Abstract text (incl. figure legends and references)
Software is a fundamental tool which is used in virtually all workflows where data of materials characterization experiments with electron microscopes gets transformed into insight and knowledge. The last years have seen an increased interest, awareness, and funding to support the electron microscopy community on a common goal: Namely, data and metadata of electron microscopy experiments should become easier findable, more transparently accessible, and fundamentally more interoperable; so that data can be processed with different tools to improve the reusability and thus value of electron microscopy data [1]. Clear vocabulary, transparently detailed data schemes and software tools are needed to achieve this aim. This is the essential idea behind the FAIR research data stewardship principles [2] and the key reason behind established national funding schemes like the German National Research Data Infrastructure [3], Platform Material Digital [4], and international activities like EOSC [5], and e-DREAM [6].
A large number of workflows are currently developed by scientists using specific software tools locally and running analyses on own computers and high-performance computing resources. Manual data transfer and documentation is still a frequent task. Usually, many file formats and data representations have to be mastered. However, inconsistencies can come with having multiple representations of similar or sometimes even the same type of data. Reference frame conventions or assumptions used are examples which have to be carefully documented and communicated across tools to ensure a correct and valid interpretation of data. For this task, often recent efforts in cloud computing, documenting data via electronic lab notebooks (ELNs), and using research data management systems (RDMS) are expected to support scientists. Clearly, these tools can be useful in that they offer data organization, analysis, and publication services. However, using all these tools without changing culture and and rigorous data documentation, does not necessarily leave us with FAIR data. We will show how we are addressing these topics within the FAIRmat [7] project using NOMAD OASIS as the RDMS [8]. Specifically, this talk pulls focus on two topics relevant for electron microscopy: First, we will show the services which NOMAD offers, usage of ELNs and cloud computing services as examples. We will briefly touch upon the data model that is behind this work [7, 8] and the value of working as a community on interoperable data models [9]. Second, we would like to discuss the specific topic of analyzing diffraction pattern, here with a focus on orientation microscopy.

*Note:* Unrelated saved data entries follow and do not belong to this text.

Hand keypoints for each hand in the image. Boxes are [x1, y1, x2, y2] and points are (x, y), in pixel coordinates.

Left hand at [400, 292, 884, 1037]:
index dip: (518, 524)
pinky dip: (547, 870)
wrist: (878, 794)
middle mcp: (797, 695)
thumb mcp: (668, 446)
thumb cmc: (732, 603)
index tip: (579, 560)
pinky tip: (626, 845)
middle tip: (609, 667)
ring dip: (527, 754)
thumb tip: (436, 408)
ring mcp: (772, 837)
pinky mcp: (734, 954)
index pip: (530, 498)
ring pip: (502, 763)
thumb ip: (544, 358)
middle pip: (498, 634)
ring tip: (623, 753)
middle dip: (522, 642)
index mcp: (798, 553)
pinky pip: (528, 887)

We suggest an approach which can describe the variety of representations of orientation microscopy data. We will show an initial implementation of such an interoperable description using ELNs and NOMAD that can also be used for description of geometrical data like interface network and crystallites.

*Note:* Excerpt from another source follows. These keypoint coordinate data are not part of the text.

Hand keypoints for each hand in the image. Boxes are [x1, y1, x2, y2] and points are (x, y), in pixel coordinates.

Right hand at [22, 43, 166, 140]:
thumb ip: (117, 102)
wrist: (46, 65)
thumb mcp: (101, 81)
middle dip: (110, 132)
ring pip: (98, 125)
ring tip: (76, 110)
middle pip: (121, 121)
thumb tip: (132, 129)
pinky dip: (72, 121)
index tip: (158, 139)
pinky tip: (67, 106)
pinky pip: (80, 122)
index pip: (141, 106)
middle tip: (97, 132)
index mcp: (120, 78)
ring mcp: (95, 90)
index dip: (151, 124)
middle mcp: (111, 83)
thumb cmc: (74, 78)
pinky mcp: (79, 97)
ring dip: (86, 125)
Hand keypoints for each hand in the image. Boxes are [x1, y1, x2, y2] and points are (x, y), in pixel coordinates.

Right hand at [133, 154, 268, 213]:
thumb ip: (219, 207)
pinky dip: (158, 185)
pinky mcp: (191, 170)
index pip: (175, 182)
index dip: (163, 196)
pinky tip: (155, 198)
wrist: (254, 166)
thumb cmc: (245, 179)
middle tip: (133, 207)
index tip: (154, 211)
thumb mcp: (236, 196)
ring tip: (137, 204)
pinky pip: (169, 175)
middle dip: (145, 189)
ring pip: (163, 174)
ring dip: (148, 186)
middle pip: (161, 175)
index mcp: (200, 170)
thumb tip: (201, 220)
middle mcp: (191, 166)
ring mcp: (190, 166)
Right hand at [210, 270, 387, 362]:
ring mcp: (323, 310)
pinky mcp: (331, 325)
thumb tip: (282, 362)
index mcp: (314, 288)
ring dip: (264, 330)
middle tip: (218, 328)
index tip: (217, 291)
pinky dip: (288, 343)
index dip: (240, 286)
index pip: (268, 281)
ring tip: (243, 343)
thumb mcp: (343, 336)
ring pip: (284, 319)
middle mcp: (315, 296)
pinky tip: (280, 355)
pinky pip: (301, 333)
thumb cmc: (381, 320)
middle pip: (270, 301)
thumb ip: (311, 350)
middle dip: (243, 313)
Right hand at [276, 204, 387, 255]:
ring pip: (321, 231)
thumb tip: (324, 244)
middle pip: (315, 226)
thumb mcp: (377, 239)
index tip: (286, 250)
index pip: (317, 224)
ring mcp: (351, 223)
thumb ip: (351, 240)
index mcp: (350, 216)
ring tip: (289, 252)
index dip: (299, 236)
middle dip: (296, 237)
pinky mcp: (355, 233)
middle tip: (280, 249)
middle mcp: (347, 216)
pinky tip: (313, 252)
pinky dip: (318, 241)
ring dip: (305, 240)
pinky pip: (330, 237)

[1] M. Scheffler et al. Nature 604 (2022) 635
[2] M. Wilkinson et al. Scientific Data 3 (2016) 160018
[3] https://www.nfdi.de
[4] https://www.materialdigital.de
[5] https://eosc-portal.eu
[6] https://e-dream-eu.org
[7] https://fairmat-experimental.github.io/nexus-fairmat-proposal
[8] https://nomad-lab.eu
[9] https://codebase.helmholtz.cloud/em_glossary
[10] https://arxiv.org/abs/2205.13510
The project is funded by the Deutsche Forschungsgemeinschaft (DFG, German Research Foundation) – project 460197019.